I Wish I Knew How It Feels to Be Free

Wanda Sabir

We are on the elder’s property where he is holding court with the younger warriors. All Diaspora men – there are four men, one Ghanaian, one from the Caribbean and the third black American. All arrived in Ghana 20-25 years ago looking for the bush and found it here.
These Diaspora men were looking to get away from the complications of structural racism, noisy capitalism and modernity. They stepped off the grid, yet when I arrived in the conversation, they spoke of how the precious bush was being chopped down, land gone, cultural treasures leased and discarded, sold to the highest bidder.
So these men sell or rent out their houses when the road gets too close … hoping for a spot where they will be left alone. Off the grid, they use solar power, rainwater irrigation. They make small small carbon footprints.
It had been storming; we walked carefully around muddy places on the hillside where the three houses stood. A garden flourished, covered the landscape with edible and decorative plants — many medicine for ailments.

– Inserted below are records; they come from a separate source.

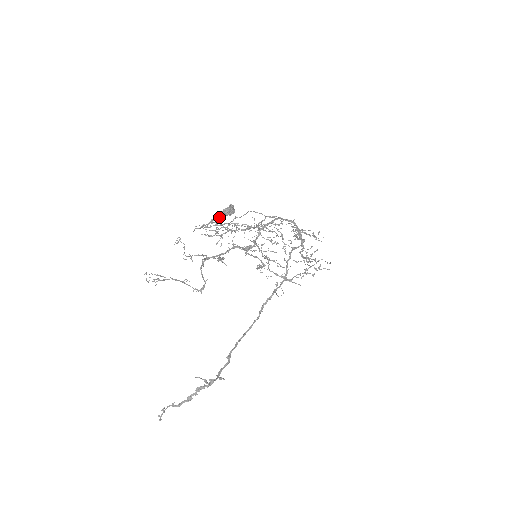
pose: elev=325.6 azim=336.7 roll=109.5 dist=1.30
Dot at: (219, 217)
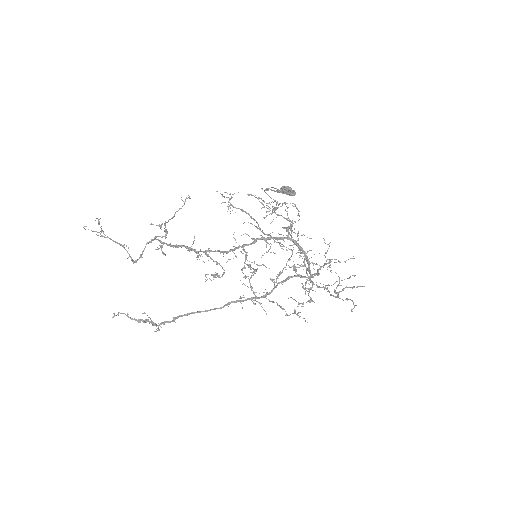
Dot at: occluded
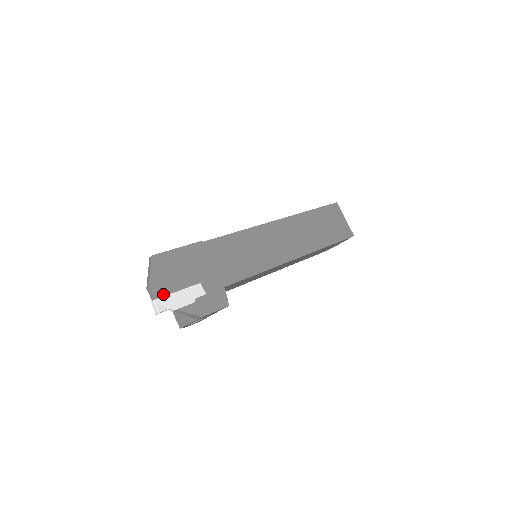
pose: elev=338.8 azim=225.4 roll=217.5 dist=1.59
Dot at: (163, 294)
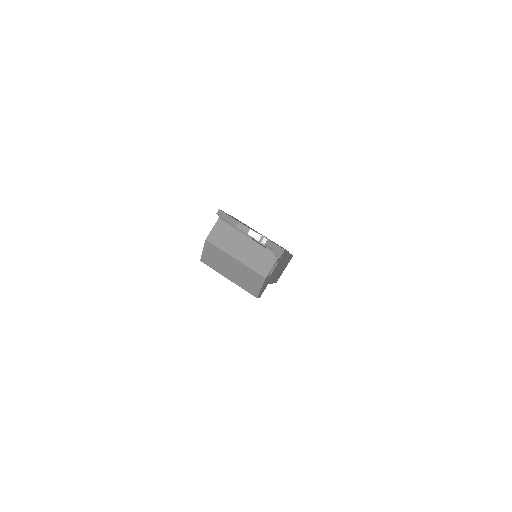
Dot at: occluded
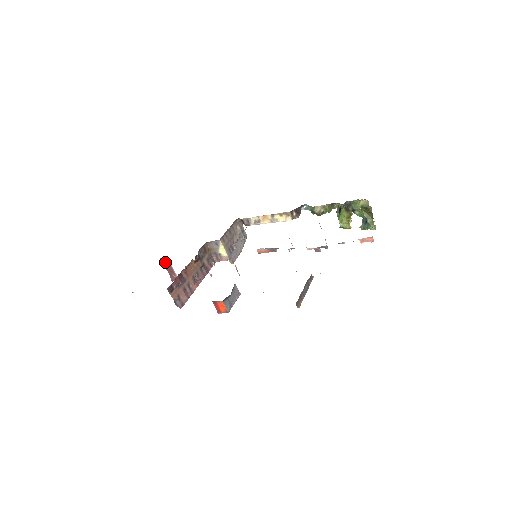
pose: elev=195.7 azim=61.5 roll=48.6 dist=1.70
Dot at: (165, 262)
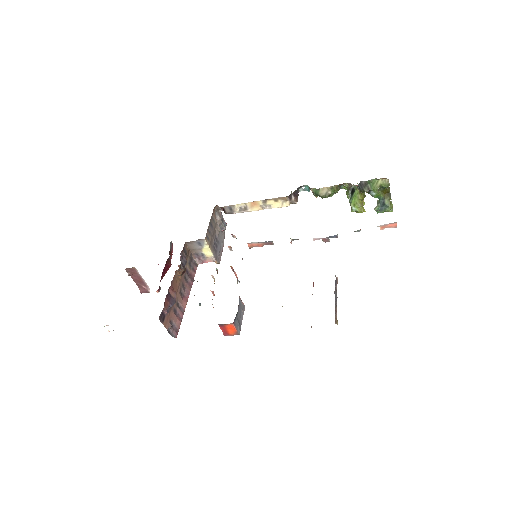
Dot at: (132, 272)
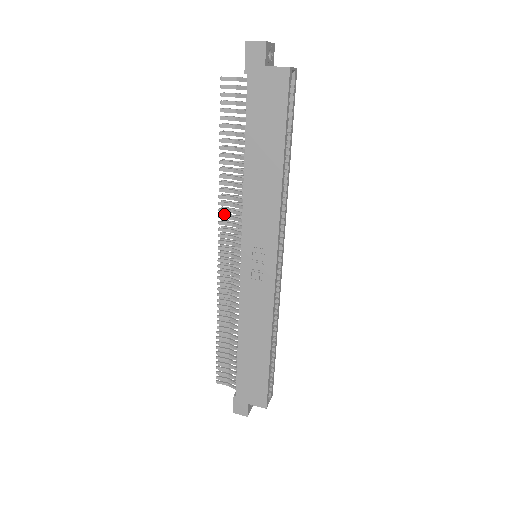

The outdoor porch where Brother Muhammad sat was like a classroom, all of us eager to listen to his stories about the movement and his first time in Ghana and his return for good 30 years ago. When I went into his home, I was surprised to see the lovely marble floors and walls, spacious and open, with beautiful art in each room. The other house further down was round; its walls tiled with beautiful seashells and tiled glass.
I think about my daddy and what it might have meant to his life if he had had an opportunity to visit Angola, Southwestern Africa, rather than Angola, Louisiana, the largest state prison in America. In the African bush, he would have finally known how it feels to be free.